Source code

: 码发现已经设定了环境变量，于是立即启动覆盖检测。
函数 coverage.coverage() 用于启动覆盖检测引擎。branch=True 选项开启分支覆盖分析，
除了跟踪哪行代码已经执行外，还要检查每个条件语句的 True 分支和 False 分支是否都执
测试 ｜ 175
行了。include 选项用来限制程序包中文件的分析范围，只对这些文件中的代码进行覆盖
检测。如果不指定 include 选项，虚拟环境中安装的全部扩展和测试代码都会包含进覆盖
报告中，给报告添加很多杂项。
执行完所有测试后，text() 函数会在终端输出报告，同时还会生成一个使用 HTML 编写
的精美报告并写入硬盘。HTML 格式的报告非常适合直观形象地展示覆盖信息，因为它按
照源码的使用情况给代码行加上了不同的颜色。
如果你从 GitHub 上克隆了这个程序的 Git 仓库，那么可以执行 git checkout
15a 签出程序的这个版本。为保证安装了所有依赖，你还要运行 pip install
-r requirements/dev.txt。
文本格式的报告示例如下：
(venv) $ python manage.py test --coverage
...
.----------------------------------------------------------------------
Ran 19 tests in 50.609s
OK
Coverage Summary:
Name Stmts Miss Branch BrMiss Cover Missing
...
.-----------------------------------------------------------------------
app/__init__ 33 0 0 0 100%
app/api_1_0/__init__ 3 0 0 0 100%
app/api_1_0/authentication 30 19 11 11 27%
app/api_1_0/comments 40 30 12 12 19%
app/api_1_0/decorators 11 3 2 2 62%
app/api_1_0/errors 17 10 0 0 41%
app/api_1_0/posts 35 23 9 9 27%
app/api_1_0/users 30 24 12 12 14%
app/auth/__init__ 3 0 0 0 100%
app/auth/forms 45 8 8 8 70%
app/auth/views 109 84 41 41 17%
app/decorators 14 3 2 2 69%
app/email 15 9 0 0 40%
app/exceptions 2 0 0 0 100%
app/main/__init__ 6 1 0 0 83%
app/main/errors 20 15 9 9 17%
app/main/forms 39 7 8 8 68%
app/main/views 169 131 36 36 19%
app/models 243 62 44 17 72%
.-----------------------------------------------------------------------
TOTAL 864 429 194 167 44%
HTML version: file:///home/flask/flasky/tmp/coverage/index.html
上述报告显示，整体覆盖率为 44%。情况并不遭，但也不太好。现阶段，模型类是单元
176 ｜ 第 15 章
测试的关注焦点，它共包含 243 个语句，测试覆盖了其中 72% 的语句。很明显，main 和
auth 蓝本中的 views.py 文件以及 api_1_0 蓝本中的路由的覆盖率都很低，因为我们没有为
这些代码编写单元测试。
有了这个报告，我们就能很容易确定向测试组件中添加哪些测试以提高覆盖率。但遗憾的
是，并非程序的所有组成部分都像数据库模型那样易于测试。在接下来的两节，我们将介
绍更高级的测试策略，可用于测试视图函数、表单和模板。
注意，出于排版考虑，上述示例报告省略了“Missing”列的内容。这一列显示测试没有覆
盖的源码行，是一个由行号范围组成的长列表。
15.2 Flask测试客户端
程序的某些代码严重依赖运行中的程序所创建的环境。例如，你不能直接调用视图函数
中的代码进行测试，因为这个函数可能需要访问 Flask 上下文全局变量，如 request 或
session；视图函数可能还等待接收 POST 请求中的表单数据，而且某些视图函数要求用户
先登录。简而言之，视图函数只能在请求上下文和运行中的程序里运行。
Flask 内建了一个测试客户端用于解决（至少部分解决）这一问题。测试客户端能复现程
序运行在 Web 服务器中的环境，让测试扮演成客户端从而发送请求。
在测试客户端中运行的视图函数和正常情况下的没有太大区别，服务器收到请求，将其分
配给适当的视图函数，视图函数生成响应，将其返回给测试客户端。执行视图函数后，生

━━━━━━━━━━━━━━━━

#### Directive
Set down, word for word, the line that contains "注意，出于排版考虑，上述示例" and all lines after it up to the end of the listing.

#### Answer space
注意，出于排版考虑，上述示例报告省略了“Missing”列的内容。这一列显示测试没有覆
盖的源码行，是一个由行号范围组成的长列表。
15.2 Flask测试客户端
程序的某些代码严重依赖运行中的程序所创建的环境。例如，你不能直接调用视图函数
中的代码进行测试，因为这个函数可能需要访问 Flask 上下文全局变量，如 request 或
session；视图函数可能还等待接收 POST 请求中的表单数据，而且某些视图函数要求用户
先登录。简而言之，视图函数只能在请求上下文和运行中的程序里运行。
Flask 内建了一个测试客户端用于解决（至少部分解决）这一问题。测试客户端能复现程
序运行在 Web 服务器中的环境，让测试扮演成客户端从而发送请求。
在测试客户端中运行的视图函数和正常情况下的没有太大区别，服务器收到请求，将其分
配给适当的视图函数，视图函数生成响应，将其返回给测试客户端。执行视图函数后，生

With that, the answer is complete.